### TASK TO COMPLETE
What is needed here is an exact transcription of all the entries.

━━━━━ DATA EXTRACT

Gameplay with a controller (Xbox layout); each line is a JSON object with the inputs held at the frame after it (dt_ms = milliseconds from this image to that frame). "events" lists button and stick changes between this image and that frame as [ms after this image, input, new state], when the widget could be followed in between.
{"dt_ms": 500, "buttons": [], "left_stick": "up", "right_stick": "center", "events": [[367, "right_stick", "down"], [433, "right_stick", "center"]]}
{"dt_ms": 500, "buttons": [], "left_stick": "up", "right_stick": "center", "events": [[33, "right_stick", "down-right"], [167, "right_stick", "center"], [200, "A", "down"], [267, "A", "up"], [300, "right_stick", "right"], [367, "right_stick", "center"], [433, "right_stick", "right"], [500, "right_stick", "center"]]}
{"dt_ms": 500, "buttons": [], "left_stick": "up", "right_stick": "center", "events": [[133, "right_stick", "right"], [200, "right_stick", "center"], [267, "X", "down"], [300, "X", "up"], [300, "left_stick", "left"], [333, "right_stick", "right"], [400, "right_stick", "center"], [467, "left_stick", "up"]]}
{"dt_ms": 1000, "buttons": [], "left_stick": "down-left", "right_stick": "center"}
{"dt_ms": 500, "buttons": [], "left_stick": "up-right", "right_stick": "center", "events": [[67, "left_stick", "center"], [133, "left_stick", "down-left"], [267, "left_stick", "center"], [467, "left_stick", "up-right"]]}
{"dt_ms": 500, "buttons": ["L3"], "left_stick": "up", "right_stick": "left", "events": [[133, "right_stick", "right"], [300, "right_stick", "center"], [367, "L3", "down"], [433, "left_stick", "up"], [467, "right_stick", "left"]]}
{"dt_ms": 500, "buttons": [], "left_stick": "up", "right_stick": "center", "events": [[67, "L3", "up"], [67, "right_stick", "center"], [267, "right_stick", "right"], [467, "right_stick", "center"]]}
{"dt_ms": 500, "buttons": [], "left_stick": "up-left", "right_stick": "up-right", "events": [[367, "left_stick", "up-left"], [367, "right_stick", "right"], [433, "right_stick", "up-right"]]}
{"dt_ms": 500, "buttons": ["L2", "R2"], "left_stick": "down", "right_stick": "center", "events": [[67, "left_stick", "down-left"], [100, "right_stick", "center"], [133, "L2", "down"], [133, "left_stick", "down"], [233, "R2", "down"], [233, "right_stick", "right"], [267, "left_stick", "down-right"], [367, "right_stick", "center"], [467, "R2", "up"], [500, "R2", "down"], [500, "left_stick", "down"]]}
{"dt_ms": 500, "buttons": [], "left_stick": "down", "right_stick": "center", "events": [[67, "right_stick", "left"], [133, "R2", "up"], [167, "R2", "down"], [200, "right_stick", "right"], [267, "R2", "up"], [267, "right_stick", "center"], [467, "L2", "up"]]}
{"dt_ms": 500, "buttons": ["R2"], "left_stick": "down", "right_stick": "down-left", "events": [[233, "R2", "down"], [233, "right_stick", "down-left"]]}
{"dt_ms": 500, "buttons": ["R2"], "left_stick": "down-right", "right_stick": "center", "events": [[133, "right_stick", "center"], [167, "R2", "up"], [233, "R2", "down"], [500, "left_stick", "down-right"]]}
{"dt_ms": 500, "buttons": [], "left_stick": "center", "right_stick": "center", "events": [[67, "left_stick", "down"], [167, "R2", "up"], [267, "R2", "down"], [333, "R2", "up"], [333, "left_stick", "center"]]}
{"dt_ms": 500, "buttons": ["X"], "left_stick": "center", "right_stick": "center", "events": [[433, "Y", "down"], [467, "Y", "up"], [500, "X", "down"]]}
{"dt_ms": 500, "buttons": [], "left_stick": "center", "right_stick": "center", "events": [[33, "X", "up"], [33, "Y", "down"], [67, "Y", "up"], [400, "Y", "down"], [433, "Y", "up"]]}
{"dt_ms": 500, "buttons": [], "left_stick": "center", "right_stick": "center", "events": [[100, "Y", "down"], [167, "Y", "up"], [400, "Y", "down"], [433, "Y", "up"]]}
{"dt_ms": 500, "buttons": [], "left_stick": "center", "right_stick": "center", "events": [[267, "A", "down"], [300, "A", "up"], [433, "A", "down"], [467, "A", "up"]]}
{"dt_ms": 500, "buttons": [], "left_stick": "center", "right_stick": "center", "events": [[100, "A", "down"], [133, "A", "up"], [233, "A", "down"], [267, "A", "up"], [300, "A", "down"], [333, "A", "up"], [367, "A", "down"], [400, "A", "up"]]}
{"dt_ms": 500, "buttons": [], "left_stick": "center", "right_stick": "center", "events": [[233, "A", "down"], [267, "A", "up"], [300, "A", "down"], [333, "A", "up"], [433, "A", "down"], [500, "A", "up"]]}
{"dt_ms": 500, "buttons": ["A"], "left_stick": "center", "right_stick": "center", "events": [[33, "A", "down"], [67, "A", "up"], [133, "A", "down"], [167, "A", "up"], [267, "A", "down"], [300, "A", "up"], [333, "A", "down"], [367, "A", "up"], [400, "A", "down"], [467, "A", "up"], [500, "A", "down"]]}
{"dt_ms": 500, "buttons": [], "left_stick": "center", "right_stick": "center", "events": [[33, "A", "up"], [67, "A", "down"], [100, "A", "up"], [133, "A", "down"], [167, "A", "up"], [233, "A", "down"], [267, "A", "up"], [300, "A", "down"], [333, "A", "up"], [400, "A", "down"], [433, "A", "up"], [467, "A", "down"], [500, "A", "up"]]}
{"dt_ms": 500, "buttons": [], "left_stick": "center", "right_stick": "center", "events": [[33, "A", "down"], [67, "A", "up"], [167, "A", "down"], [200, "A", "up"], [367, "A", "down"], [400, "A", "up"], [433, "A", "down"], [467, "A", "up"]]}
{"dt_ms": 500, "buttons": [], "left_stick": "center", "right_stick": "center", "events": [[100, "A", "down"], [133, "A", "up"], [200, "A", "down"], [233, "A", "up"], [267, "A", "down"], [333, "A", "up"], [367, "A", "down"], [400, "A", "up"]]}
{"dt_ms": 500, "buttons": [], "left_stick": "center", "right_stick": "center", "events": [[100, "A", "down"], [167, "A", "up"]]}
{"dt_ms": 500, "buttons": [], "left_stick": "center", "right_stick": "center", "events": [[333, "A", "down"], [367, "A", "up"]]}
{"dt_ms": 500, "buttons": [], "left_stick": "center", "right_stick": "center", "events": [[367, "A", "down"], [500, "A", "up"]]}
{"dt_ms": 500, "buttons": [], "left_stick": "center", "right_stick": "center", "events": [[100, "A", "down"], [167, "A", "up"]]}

━━━━━━━━━━

### RESPONSE TO THE TASK
Gameplay with a controller (Xbox layout); each line is a JSON object with the inputs held at the frame after it (dt_ms = milliseconds from this image to that frame). "events" lists button and stick changes between this image and that frame as [ms after this image, input, new state], when the widget could be followed in between.
{"dt_ms": 500, "buttons": [], "left_stick": "up", "right_stick": "center", "events": [[367, "right_stick", "down"], [433, "right_stick", "center"]]}
{"dt_ms": 500, "buttons": [], "left_stick": "up", "right_stick": "center", "events": [[33, "right_stick", "down-right"], [167, "right_stick", "center"], [200, "A", "down"], [267, "A", "up"], [300, "right_stick", "right"], [367, "right_stick", "center"], [433, "right_stick", "right"], [500, "right_stick", "center"]]}
{"dt_ms": 500, "buttons": [], "left_stick": "up", "right_stick": "center", "events": [[133, "right_stick", "right"], [200, "right_stick", "center"], [267, "X", "down"], [300, "X", "up"], [300, "left_stick", "left"], [333, "right_stick", "right"], [400, "right_stick", "center"], [467, "left_stick", "up"]]}
{"dt_ms": 1000, "buttons": [], "left_stick": "down-left", "right_stick": "center"}
{"dt_ms": 500, "buttons": [], "left_stick": "up-right", "right_stick": "center", "events": [[67, "left_stick", "center"], [133, "left_stick", "down-left"], [267, "left_stick", "center"], [467, "left_stick", "up-right"]]}
{"dt_ms": 500, "buttons": ["L3"], "left_stick": "up", "right_stick": "left", "events": [[133, "right_stick", "right"], [300, "right_stick", "center"], [367, "L3", "down"], [433, "left_stick", "up"], [467, "right_stick", "left"]]}
{"dt_ms": 500, "buttons": [], "left_stick": "up", "right_stick": "center", "events": [[67, "L3", "up"], [67, "right_stick", "center"], [267, "right_stick", "right"], [467, "right_stick", "center"]]}
{"dt_ms": 500, "buttons": [], "left_stick": "up-left", "right_stick": "up-right", "events": [[367, "left_stick", "up-left"], [367, "right_stick", "right"], [433, "right_stick", "up-right"]]}
{"dt_ms": 500, "buttons": ["L2", "R2"], "left_stick": "down", "right_stick": "center", "events": [[67, "left_stick", "down-left"], [100, "right_stick", "center"], [133, "L2", "down"], [133, "left_stick", "down"], [233, "R2", "down"], [233, "right_stick", "right"], [267, "left_stick", "down-right"], [367, "right_stick", "center"], [467, "R2", "up"], [500, "R2", "down"], [500, "left_stick", "down"]]}
{"dt_ms": 500, "buttons": [], "left_stick": "down", "right_stick": "center", "events": [[67, "right_stick", "left"], [133, "R2", "up"], [167, "R2", "down"], [200, "right_stick", "right"], [267, "R2", "up"], [267, "right_stick", "center"], [467, "L2", "up"]]}
{"dt_ms": 500, "buttons": ["R2"], "left_stick": "down", "right_stick": "down-left", "events": [[233, "R2", "down"], [233, "right_stick", "down-left"]]}
{"dt_ms": 500, "buttons": ["R2"], "left_stick": "down-right", "right_stick": "center", "events": [[133, "right_stick", "center"], [167, "R2", "up"], [233, "R2", "down"], [500, "left_stick", "down-right"]]}
{"dt_ms": 500, "buttons": [], "left_stick": "center", "right_stick": "center", "events": [[67, "left_stick", "down"], [167, "R2", "up"], [267, "R2", "down"], [333, "R2", "up"], [333, "left_stick", "center"]]}
{"dt_ms": 500, "buttons": ["X"], "left_stick": "center", "right_stick": "center", "events": [[433, "Y", "down"], [467, "Y", "up"], [500, "X", "down"]]}
{"dt_ms": 500, "buttons": [], "left_stick": "center", "right_stick": "center", "events": [[33, "X", "up"], [33, "Y", "down"], [67, "Y", "up"], [400, "Y", "down"], [433, "Y", "up"]]}
{"dt_ms": 500, "buttons": [], "left_stick": "center", "right_stick": "center", "events": [[100, "Y", "down"], [167, "Y", "up"], [400, "Y", "down"], [433, "Y", "up"]]}
{"dt_ms": 500, "buttons": [], "left_stick": "center", "right_stick": "center", "events": [[267, "A", "down"], [300, "A", "up"], [433, "A", "down"], [467, "A", "up"]]}
{"dt_ms": 500, "buttons": [], "left_stick": "center", "right_stick": "center", "events": [[100, "A", "down"], [133, "A", "up"], [233, "A", "down"], [267, "A", "up"], [300, "A", "down"], [333, "A", "up"], [367, "A", "down"], [400, "A", "up"]]}
{"dt_ms": 500, "buttons": [], "left_stick": "center", "right_stick": "center", "events": [[233, "A", "down"], [267, "A", "up"], [300, "A", "down"], [333, "A", "up"], [433, "A", "down"], [500, "A", "up"]]}
{"dt_ms": 500, "buttons": ["A"], "left_stick": "center", "right_stick": "center", "events": [[33, "A", "down"], [67, "A", "up"], [133, "A", "down"], [167, "A", "up"], [267, "A", "down"], [300, "A", "up"], [333, "A", "down"], [367, "A", "up"], [400, "A", "down"], [467, "A", "up"], [500, "A", "down"]]}
{"dt_ms": 500, "buttons": [], "left_stick": "center", "right_stick": "center", "events": [[33, "A", "up"], [67, "A", "down"], [100, "A", "up"], [133, "A", "down"], [167, "A", "up"], [233, "A", "down"], [267, "A", "up"], [300, "A", "down"], [333, "A", "up"], [400, "A", "down"], [433, "A", "up"], [467, "A", "down"], [500, "A", "up"]]}
{"dt_ms": 500, "buttons": [], "left_stick": "center", "right_stick": "center", "events": [[33, "A", "down"], [67, "A", "up"], [167, "A", "down"], [200, "A", "up"], [367, "A", "down"], [400, "A", "up"], [433, "A", "down"], [467, "A", "up"]]}
{"dt_ms": 500, "buttons": [], "left_stick": "center", "right_stick": "center", "events": [[100, "A", "down"], [133, "A", "up"], [200, "A", "down"], [233, "A", "up"], [267, "A", "down"], [333, "A", "up"], [367, "A", "down"], [400, "A", "up"]]}
{"dt_ms": 500, "buttons": [], "left_stick": "center", "right_stick": "center", "events": [[100, "A", "down"], [167, "A", "up"]]}
{"dt_ms": 500, "buttons": [], "left_stick": "center", "right_stick": "center", "events": [[333, "A", "down"], [367, "A", "up"]]}
{"dt_ms": 500, "buttons": [], "left_stick": "center", "right_stick": "center", "events": [[367, "A", "down"], [500, "A", "up"]]}
{"dt_ms": 500, "buttons": [], "left_stick": "center", "right_stick": "center", "events": [[100, "A", "down"], [167, "A", "up"]]}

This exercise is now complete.